_What you should do_
Wherever the word "Istanbul" appears in the entries, copy the whole line.

»»

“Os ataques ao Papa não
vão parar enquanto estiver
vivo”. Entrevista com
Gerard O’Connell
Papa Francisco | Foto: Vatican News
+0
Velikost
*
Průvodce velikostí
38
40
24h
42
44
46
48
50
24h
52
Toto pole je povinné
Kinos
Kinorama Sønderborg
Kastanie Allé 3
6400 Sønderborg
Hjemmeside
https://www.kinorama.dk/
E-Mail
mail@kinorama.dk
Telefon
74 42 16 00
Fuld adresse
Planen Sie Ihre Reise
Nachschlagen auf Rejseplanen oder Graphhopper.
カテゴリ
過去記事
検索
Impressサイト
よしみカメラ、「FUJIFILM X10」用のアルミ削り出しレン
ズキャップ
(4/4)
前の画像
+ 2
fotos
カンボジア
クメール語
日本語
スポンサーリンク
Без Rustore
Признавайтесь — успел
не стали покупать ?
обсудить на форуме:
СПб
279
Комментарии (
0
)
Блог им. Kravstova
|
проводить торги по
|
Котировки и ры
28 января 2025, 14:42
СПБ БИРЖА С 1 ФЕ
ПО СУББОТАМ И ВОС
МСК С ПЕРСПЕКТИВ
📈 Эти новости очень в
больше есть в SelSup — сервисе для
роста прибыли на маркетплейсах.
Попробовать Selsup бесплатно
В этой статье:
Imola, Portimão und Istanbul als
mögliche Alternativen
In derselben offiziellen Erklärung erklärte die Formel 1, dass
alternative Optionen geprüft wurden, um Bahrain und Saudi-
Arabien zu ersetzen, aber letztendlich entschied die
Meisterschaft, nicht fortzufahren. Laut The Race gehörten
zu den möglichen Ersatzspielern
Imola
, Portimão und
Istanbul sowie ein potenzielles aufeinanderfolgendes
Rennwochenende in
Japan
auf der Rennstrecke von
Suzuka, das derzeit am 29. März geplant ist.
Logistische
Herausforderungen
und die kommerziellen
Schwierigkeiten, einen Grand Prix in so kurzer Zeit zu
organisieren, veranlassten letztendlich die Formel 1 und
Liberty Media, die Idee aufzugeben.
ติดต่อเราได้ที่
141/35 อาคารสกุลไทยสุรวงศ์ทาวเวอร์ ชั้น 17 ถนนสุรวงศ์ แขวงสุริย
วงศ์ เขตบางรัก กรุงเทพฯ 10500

««

_Finished exercise_
Imola, Portimão und Istanbul als
Istanbul sowie ein potenzielles aufeinanderfolgendes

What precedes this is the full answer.